Different designs of transcatheter aortic valve systems have distinct advantages and disadvantages.
This study was designed to test the non-inferiority of a mechanically expanded transcatheter valve (MEV) compared to a self-expanding transcatheter valve (SEV).
How was it executed – the methodology?
In total 912 patients with high or extreme risk and severe aortic stenosis were enrolled at 55 North American and European centres. The REPRISE III trial randomized patients in a 2:1 ratio to either MEV (Lotus Valve System, Boston Scientific) or SEV (Corevalve or Corevalve Evolut R, Medtronic).
The primary safety endpoint was the 30-day composite of all-cause mortality, stroke, life-threatening bleeding, stage 2/3 kidney injury and major vascular complications. The non-inferiority margin was set at 10.5%.
The primary effectiveness endpoint was the composite of all-cause mortality, disabling stroke and moderate or greater paravalvular leak at 1 year. The non-inferiority margin for this endpoint was 9.5%.
If the non-inferiority criteria were met, the secondary endpoint of 1-year moderate or greater paravalvular leak was tested for superiority.
What is the main result?
In total, 874 (96%) with a mean STS-PROM of 6.8% were available for evaluation at 1 year. The primary 30-day safety endpoint occurred in 20.3% in the MEV group compared to 17.2% in the SEV group (3.1% difference, [95% CI -2.3 to 8.5], p=0.003 for non-inferiority).
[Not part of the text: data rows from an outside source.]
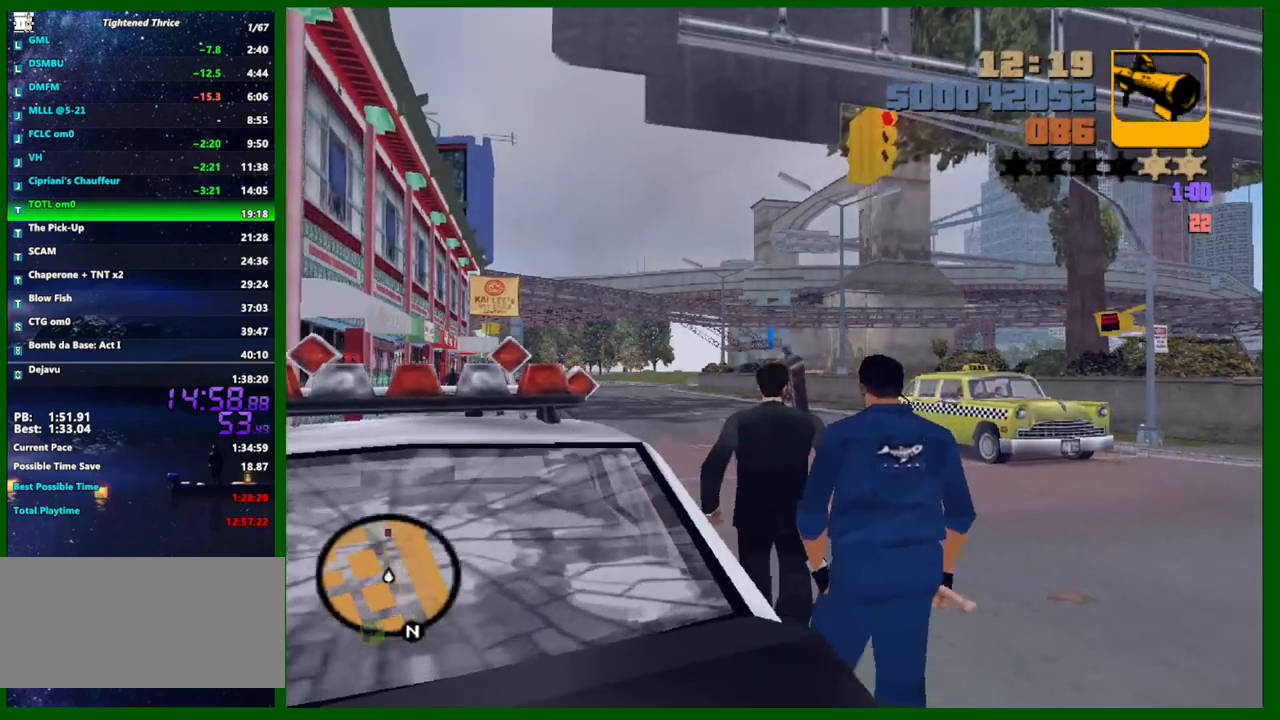
{"keys": ["a", "w"], "mouse": [], "events": [[117, "a", "down"], [350, "a", "up"], [483, "a", "down"]]}
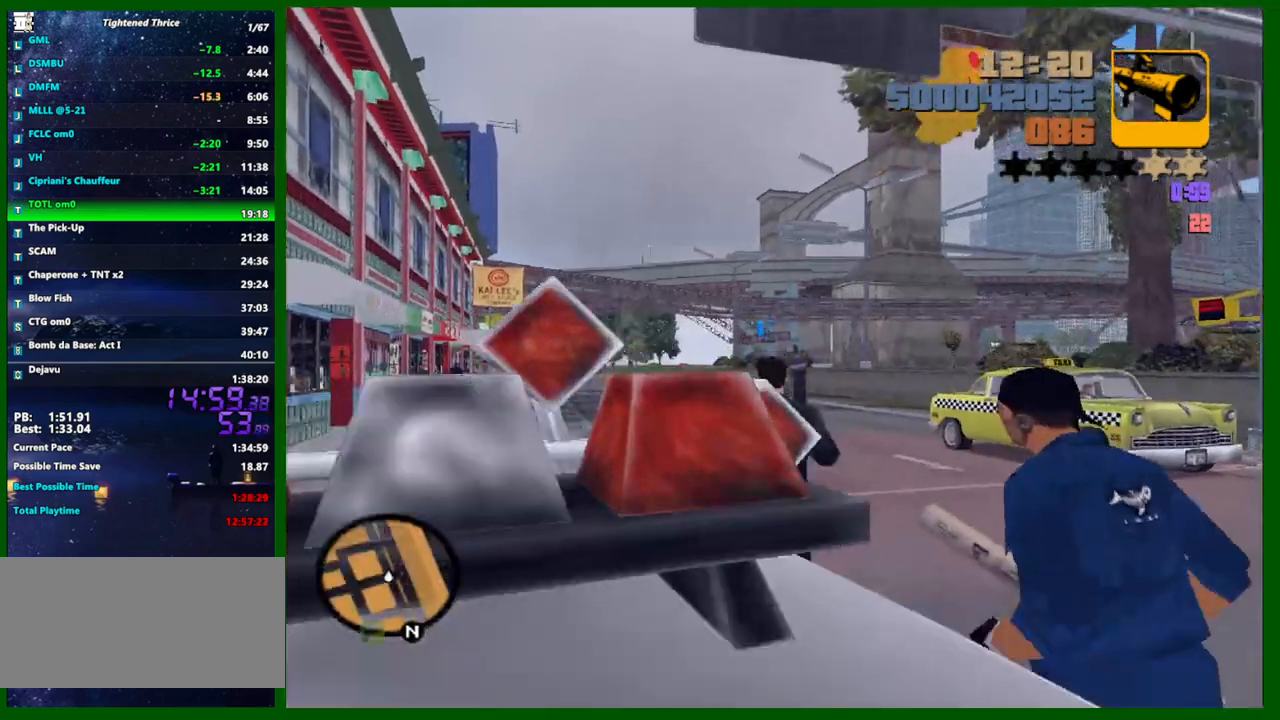
{"keys": ["w"], "mouse": [], "events": [[367, "a", "up"]]}
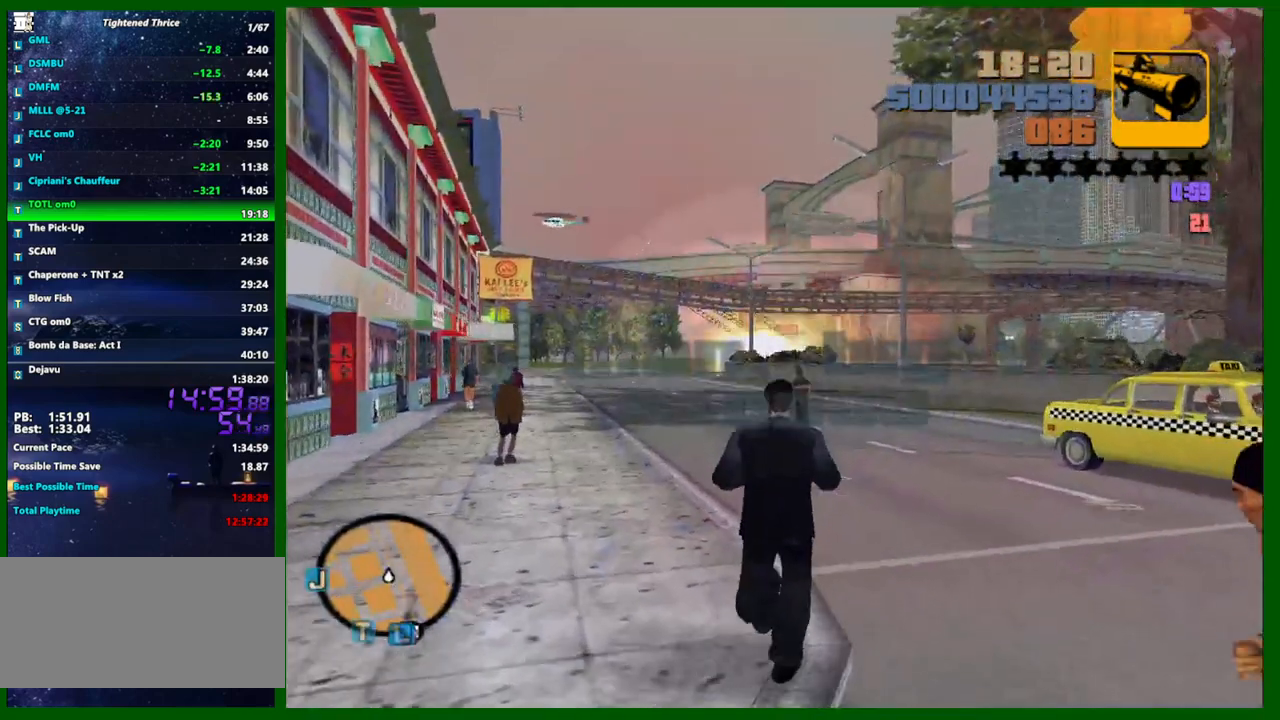
{"keys": [], "mouse": [], "events": [[150, "escape", "down"], [200, "escape", "up"], [200, "w", "up"], [433, "mouse_left", "down"], [467, "mouse_left", "up"]]}
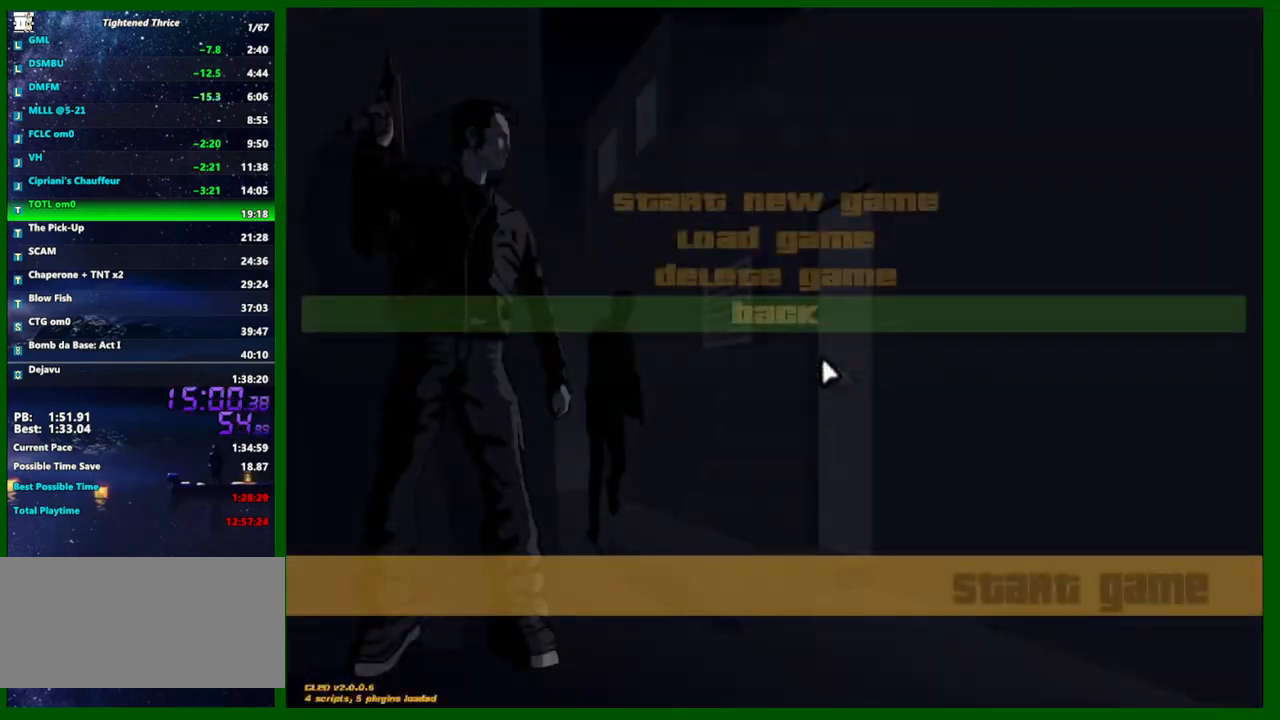
{"keys": [], "mouse": [], "events": [[433, "mouse_left", "down"], [483, "mouse_left", "up"]]}
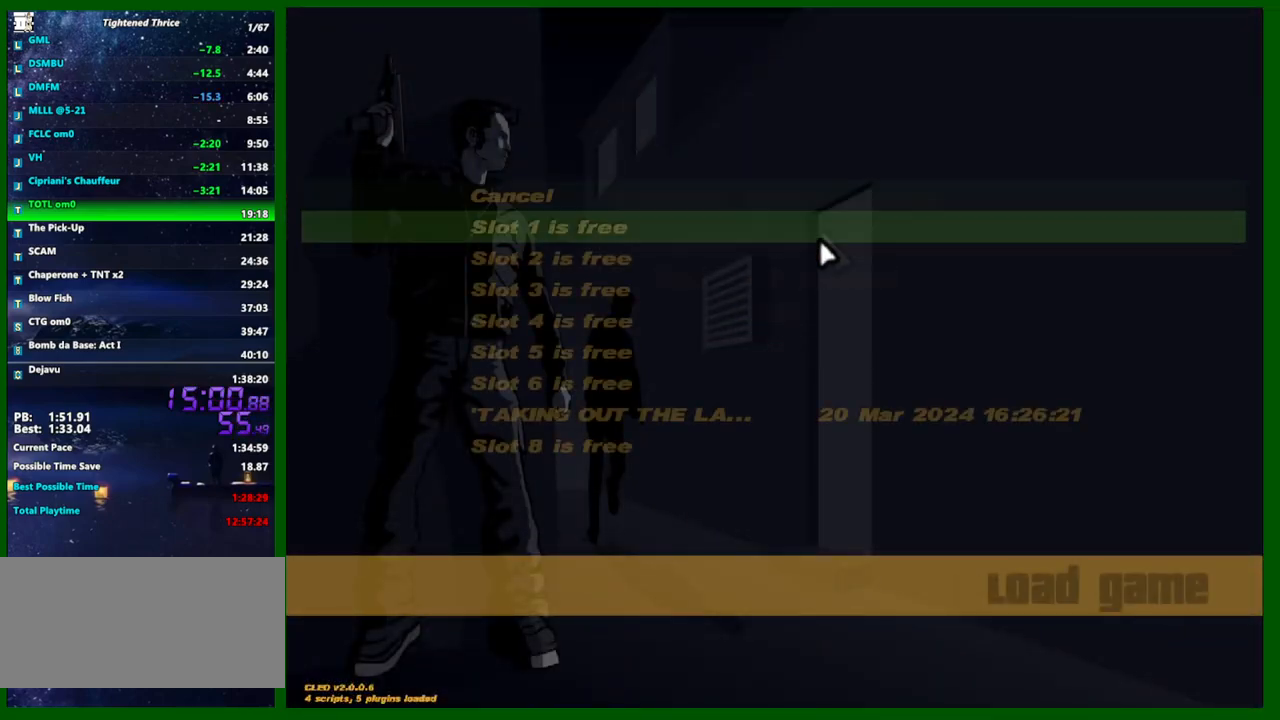
{"keys": [], "mouse": [], "events": [[467, "mouse_left", "down"], [500, "mouse_left", "up"]]}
The 1-year primary effectiveness endpoint occurred 15.4% in the MEV group and 25.5% in the SEV group (-10.1, 95% CI -16.2 to -3.9, p<0.001 for non-inferiority).
Superiority testing of the secondary endpoint of moderate or severe PVL showed a lower rate in the MEV group versus the SEV group (-6.1%, 95% CI -9.6 to -2.6%, p<0.001 for superiority).
Prespecified superiority testing of the 1-year primary effectiveness endpoint (all-cause mortality, disabling stroke and moderate or greater PVL) showed a between-group difference of -10.2% in favour of the MEV (95% CI -16.3% to -4.0%).
Exploratory additional analyses showed a lower rate in disabling strokes after MEV (difference -3.5, 95% CI -6.8 to -0.2), new pacemaker implantation rates (difference 18.4%, 95% CI 11.5% to 25.3%) and valve thrombosis (difference 1.5%, 95% CI 0.5% to 2.5%).
Critical reading and the relevance for clinical practice
The results of this study suggest that the use of the MEV (Lotus System, Boston Scientific) may be a useful addition for treating high-risk patients with severe aortic stenosis as compared with a self-expandable valve system.
There are however several limitations of this study.
First of all the non-inferiority margins were based on available data at the time of protocol writing. The lower than expected event rates mean that the confidence intervals of the primary endpoints should carefully be taken into account.
Second, the MEV was compared to an earlier generation SEV, which in the meantime has been replaced by a newer generation SEV. Also, there was no comparison to balloon-expandable transcatheter valves, which are an important option in the armamentarium of the interventionalist. Importantly, the long-term durability of the devices was not assessed.